AP News, April 4th, 2007
Mourners paid tribute to slain cricket coach Bob Woolmer in his hometown Wednesday, remembering him both as an international legend and a local hero who defied apartheid to create one of South Africa's first mixed-race teams.
Woolmer, who had been Pakistan's coach since 2004, was found unconscious in his hotel room in Jamaica on March 18 and pronounced dead at a hospital. The day before, his team suffered a stunning loss to Ireland that eliminated it from the Cricket World Cup. Jamaican police said Woolmer was strangled.
Anglican priest Jerome Francis, who was one of hundreds of poor boys coached by Woolmer in the 1980s, led the service at a high school in a Cape Town suburb.
"Here was a man with so much worth to humanity," Francis told 300 mourners at Wynberg Boys' High School, including Woolmer's widow, Gill, and sons Dale and Russell.
The former England batsman trained deprived kids and became like a father to a generation of cricketers. In 1981, he became involved in the Avendale cricket club in a poor township of Cape Town, ignoring apartheid era restrictions on contacts between whites and blacks, said Bert Erickson, a longtime official with the team.
During protests of racist rule, Woolmer would press on with training sessions, then drive boys home to make sure they were safe, Erickson recalled.
Woolmer, an Englishman, went on to coach South Africa in the 1999 World Cup semifinals.
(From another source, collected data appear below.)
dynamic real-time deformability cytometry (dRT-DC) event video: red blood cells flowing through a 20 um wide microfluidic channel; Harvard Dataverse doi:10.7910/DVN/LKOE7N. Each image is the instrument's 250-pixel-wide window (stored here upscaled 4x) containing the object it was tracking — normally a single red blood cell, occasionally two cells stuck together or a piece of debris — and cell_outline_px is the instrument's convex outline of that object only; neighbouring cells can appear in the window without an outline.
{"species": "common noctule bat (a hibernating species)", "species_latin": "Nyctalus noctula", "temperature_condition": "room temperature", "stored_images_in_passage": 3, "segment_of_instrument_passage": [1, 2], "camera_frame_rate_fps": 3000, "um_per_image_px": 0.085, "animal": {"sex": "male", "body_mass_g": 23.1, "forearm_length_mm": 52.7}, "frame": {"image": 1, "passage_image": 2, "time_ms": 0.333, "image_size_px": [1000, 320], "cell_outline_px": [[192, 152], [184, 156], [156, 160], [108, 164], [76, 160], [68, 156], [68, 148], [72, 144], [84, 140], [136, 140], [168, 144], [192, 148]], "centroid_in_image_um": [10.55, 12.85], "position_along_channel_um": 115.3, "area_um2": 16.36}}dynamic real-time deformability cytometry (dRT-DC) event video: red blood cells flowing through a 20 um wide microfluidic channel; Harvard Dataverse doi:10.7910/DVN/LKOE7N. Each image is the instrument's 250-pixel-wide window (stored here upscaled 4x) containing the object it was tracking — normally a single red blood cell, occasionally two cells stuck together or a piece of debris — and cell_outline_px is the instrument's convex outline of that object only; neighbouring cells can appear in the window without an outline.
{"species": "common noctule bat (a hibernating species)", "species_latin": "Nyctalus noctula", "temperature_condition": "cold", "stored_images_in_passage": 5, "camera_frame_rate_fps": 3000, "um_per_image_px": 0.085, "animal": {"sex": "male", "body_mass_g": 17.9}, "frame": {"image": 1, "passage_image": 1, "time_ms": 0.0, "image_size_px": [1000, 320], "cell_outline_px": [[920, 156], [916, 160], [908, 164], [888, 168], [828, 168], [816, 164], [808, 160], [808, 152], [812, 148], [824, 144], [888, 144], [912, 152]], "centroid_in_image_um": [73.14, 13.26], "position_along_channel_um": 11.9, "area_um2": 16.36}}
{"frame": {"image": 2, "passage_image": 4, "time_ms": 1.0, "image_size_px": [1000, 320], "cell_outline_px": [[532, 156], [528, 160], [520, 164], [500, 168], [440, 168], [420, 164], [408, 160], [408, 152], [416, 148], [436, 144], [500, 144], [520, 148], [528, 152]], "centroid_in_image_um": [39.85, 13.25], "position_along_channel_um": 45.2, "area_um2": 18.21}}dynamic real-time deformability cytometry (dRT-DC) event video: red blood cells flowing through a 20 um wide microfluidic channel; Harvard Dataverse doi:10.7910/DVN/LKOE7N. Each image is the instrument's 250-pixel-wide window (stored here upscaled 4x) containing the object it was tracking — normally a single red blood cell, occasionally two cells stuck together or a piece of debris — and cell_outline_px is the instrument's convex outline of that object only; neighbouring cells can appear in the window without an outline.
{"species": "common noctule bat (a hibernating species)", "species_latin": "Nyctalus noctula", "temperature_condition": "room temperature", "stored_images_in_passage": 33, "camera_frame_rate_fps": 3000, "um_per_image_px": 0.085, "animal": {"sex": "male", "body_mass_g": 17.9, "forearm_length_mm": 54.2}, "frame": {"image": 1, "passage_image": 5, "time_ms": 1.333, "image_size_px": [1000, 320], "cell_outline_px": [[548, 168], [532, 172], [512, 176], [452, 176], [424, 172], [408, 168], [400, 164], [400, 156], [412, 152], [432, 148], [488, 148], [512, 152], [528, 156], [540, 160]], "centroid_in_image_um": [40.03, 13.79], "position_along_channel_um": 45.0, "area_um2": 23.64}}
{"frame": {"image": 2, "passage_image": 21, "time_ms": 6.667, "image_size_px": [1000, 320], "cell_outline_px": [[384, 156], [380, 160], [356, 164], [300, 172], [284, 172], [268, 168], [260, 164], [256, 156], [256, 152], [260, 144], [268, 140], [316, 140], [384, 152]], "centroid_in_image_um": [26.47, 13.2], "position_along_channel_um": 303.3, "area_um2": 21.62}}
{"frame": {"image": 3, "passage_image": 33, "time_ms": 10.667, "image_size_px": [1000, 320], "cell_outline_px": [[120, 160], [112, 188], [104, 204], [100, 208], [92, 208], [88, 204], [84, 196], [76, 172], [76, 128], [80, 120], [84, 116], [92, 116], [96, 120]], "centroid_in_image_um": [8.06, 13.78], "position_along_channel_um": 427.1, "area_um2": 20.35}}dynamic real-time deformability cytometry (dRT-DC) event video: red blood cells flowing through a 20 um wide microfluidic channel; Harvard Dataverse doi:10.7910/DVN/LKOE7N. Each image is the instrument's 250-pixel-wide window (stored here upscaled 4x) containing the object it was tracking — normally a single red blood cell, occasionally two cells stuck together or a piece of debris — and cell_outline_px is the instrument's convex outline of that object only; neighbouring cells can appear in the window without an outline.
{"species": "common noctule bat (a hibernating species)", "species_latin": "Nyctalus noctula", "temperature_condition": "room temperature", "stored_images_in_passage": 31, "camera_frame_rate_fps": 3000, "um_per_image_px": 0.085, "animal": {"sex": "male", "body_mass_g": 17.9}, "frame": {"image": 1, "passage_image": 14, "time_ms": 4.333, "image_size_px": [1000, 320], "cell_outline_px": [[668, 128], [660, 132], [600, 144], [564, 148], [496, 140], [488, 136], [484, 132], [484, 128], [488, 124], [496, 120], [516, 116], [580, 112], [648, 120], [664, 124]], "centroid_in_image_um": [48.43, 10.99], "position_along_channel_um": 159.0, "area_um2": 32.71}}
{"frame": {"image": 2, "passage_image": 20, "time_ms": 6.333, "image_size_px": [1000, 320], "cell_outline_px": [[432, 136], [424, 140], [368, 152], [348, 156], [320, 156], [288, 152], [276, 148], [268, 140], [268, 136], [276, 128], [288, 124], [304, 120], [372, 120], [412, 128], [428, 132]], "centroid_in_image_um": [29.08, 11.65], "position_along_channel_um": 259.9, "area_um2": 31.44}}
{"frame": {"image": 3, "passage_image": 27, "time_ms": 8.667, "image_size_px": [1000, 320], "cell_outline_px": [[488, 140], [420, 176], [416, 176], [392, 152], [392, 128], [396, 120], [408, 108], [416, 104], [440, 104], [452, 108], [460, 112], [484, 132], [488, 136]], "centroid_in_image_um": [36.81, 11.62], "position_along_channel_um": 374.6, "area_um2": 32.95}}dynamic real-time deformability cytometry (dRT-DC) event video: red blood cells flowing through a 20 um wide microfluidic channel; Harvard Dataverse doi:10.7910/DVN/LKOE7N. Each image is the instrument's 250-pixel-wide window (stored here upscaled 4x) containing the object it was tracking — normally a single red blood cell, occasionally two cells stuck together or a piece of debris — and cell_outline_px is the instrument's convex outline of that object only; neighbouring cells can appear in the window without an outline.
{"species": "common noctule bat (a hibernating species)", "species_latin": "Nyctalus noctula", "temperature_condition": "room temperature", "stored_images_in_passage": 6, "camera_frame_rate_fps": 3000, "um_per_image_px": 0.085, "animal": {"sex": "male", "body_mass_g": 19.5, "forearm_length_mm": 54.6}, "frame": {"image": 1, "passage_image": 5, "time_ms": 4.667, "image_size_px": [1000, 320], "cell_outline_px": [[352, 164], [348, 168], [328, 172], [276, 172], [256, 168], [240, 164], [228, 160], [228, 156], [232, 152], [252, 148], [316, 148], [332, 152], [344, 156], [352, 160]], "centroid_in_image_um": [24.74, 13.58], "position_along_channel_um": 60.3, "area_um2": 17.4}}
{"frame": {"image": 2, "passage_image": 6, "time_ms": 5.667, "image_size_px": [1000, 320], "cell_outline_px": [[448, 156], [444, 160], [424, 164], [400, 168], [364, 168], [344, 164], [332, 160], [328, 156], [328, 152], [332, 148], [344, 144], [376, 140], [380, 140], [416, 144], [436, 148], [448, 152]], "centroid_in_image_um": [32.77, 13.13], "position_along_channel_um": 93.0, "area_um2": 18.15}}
But even at the height of his success, he kept helping poor youth.
"He was a player's coach. He was my mentor," said former South African fast bowler Allan Donald. "He put South Africa on the map and we'll remember him for that. In my book, he was the ultimate legend."
"He's still the most successful coach South Africa's ever had," spin bowler Paul Adams said. "We have lost a great soldier in the game."
During the service, longtime friend Tim Noakes denied rumors that Woolmer was about to blow the whistle on match-fixing in a coaching manual they were writing.
"Not once in the past five years did he mention match-fixing to me. The theory is completely without substance," said Noakes, whose book with Woolmer was in its final stages before the murder.
Woolmer was South Africa's coach during a match-fixing scandal, but was never implicated.
Woolmer's body remains in Jamaica pending a coroner's investigation.